Reconstruction of vector fields for semi-Lagrangian advection on unstructured, staggered grids

Abstract

Applying the semi-Lagrangian method to discretize the advection of momentum eliminates the Courant number constraint associated with explicit Eulerian momentum advection in coastal ocean models. Key steps of the semi-Lagrangian method include calculating trajectories and interpolating the velocity vectors at the end of trajectories. In this work, we follow the linear and quadratic interpolation methods proposed by Walters et al. (2007) for field-scale simulations on unstructured, staggered grids and compare their performance using a backward-facing step test case and field-scale estuarine simulations. A series of methods to approximate the nodal and tangential velocities needed for the interpolation are evaluated and it is found that the methods based on the low-order Raviart–Thomas vector basis functions are more robust with respect to grid quality than the methods from Perot (2000) while overall they obtain similar accuracy. Over the range of different nodal and tangential velocities, the quadratic interpolation methods consistently exhibit higher accuracy than the linear interpolation methods.

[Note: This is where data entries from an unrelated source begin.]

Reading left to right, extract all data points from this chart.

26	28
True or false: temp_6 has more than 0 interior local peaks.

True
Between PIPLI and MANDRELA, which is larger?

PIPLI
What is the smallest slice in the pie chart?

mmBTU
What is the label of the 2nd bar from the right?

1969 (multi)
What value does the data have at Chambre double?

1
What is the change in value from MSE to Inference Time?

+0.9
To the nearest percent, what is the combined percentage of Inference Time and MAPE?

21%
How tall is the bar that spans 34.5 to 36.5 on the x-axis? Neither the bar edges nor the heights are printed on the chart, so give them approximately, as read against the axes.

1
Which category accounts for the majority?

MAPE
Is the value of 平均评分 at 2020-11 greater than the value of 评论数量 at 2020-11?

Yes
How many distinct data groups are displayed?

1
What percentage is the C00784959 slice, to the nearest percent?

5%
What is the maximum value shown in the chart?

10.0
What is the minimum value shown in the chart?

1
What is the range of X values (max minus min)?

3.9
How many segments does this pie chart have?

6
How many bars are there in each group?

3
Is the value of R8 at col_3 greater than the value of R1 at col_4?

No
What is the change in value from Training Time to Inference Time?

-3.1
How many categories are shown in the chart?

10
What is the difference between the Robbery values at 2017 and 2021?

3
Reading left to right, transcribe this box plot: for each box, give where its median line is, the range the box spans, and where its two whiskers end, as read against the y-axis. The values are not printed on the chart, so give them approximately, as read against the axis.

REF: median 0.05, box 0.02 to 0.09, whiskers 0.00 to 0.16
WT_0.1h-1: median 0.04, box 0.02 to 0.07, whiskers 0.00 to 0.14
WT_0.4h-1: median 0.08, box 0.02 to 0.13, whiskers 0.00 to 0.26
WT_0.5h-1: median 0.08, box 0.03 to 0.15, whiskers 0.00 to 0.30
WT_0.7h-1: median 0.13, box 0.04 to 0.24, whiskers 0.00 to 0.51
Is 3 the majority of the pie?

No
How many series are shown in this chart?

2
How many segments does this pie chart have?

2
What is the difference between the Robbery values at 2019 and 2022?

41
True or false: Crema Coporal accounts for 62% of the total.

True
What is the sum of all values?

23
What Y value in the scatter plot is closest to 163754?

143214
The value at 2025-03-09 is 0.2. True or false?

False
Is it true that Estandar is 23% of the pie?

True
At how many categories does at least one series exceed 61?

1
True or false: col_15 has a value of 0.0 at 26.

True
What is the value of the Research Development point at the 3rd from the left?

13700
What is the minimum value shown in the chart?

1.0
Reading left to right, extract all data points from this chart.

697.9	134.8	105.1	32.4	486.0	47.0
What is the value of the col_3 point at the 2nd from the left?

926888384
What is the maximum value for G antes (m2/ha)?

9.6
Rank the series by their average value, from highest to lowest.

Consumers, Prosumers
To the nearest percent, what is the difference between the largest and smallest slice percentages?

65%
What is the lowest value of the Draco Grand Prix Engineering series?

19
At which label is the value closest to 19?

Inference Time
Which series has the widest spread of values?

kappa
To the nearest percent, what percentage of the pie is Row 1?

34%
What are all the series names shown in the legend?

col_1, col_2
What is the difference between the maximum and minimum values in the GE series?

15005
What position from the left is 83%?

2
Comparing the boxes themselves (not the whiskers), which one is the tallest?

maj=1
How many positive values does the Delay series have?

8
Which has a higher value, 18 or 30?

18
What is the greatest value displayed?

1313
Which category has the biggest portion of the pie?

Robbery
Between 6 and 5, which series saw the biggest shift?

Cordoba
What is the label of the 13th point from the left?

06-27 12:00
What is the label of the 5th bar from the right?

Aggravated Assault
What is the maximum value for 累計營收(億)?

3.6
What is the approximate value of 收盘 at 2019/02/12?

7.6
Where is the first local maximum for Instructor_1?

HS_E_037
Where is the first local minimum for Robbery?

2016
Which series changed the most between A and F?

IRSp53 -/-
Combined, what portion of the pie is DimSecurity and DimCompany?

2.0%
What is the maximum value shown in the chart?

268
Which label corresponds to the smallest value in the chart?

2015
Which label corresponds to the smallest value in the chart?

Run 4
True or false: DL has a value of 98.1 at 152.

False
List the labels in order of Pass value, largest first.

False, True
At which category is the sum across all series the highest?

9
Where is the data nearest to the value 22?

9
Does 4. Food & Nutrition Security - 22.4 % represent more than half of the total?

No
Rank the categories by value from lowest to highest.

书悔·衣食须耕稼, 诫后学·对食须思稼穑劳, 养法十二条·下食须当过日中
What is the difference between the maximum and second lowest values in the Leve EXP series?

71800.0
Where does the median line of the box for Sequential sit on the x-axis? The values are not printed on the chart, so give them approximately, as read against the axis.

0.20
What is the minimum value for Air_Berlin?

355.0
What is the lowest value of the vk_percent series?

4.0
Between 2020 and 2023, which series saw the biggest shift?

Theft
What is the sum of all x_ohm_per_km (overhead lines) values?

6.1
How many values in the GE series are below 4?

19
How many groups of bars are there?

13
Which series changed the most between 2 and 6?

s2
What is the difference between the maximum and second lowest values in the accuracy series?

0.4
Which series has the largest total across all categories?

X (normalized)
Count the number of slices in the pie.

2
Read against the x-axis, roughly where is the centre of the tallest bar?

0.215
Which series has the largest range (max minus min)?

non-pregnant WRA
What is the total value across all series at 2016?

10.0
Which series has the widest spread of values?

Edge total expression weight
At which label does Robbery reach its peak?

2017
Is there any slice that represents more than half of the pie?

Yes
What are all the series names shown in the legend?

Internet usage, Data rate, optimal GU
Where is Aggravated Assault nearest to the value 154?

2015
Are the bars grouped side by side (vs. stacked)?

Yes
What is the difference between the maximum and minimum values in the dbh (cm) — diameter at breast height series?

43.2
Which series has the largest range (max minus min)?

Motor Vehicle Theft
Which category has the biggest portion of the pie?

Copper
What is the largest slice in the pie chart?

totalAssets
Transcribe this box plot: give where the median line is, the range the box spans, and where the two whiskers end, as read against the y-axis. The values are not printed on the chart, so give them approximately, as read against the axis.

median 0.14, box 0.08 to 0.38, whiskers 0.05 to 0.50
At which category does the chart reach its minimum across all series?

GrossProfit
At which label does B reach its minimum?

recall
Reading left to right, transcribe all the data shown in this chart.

For the quadratic interpolation, the overall accuracy depends on the approximation of the tangential velocity. The backward-facing step test case indicates that the quadratic interpolation behaves like Eulerian central differencing or first-order upwinding, depending on the tangential approximations. The field-scale estuarine flow test case also shows general improvement for the velocity predictions and sharper gradients in the velocity field with the quadratic interpolation. The quadratic interpolations add less than 15% to the total computational time, and parallel implementation is relatively straightforward in complex geometries.